To begin with, it narrates an evolving sketch of a duck from a squiggle to a completed drawing, it then responds to various voice queries about that toy. Then, the demo moves on to other show-off moves like tracking a ball in a cup-switching game, recognizing shadow puppet gestures, reordering sketches of planets, and so on. It’s all very responsive.
The video does caution that “latency has been reduced and Gemini outputs have been shortened.” All in all, it was a pretty mind-blowing show of force in the domain of multimodal understanding until observers pointed out that it was not as real. “We created the demo by capturing footage in order to test Gemini’s capabilities on a wide range of challenges. Then we prompted Gemini using still image frames from the footage, and prompting via text.”

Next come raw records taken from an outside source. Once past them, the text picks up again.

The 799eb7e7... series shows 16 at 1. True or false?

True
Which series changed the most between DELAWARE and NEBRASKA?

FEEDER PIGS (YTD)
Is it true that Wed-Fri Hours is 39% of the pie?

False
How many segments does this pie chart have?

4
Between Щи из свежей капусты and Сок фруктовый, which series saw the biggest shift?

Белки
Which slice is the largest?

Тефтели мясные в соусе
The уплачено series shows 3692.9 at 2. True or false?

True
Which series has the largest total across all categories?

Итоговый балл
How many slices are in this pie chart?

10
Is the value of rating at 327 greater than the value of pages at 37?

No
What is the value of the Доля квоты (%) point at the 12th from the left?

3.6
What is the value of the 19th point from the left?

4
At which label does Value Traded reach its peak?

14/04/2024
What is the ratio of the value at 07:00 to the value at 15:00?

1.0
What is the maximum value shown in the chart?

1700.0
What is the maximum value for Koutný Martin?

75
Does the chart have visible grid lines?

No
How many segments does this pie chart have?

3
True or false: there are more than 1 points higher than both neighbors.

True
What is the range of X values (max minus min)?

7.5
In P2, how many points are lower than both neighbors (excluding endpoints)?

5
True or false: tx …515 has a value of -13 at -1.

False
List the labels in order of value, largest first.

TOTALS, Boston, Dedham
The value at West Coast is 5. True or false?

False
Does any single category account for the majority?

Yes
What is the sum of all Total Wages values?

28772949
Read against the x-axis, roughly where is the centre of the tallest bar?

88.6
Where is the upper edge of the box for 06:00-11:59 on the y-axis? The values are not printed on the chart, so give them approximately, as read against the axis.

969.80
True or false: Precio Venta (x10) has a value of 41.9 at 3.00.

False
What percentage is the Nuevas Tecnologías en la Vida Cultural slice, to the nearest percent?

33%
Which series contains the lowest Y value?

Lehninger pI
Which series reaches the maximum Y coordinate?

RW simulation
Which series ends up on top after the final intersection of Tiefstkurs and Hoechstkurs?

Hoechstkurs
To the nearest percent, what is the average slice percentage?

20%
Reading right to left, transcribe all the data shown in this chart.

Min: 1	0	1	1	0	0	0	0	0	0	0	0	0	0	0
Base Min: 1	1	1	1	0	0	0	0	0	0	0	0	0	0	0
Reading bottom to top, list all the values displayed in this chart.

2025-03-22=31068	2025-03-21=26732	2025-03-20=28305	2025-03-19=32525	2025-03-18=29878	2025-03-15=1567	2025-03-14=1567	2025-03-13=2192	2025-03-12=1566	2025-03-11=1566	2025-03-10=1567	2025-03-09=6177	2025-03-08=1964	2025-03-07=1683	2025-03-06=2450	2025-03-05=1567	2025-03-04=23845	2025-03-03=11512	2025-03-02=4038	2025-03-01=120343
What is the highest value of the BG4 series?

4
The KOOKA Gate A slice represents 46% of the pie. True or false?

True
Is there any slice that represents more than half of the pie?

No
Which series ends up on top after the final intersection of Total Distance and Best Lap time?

Although it might kind of do the things Google shows in the video, it didn’t, and maybe couldn’t, do them live and in the way they implied. In actuality, it was a series of carefully tuned text prompts with still images, clearly selected and shortened to misrepresent what the interaction is actually like. Viewers are misled about the speed, accuracy, and fundamental mode of interaction with the model, thus questioning its Google’s integrity.
Some computer scientists see limits in how much can be done with large language models, which work by repeatedly predicting the next word in a sentence and are prone to making up errors known as hallucinations. “We made a ton of progress in what’s called factuality with Gemini. So Gemini is our best model in that regard. But it’s still, I would say, an unsolved research problem,” Collins said.
Both Google Gemini and OpenAI GPT-4 represent significant advancements in the field of AI. They each have their unique strengths and capabilities, and it will be interesting to see how these models evolve and what new features and capabilities they will bring in the future.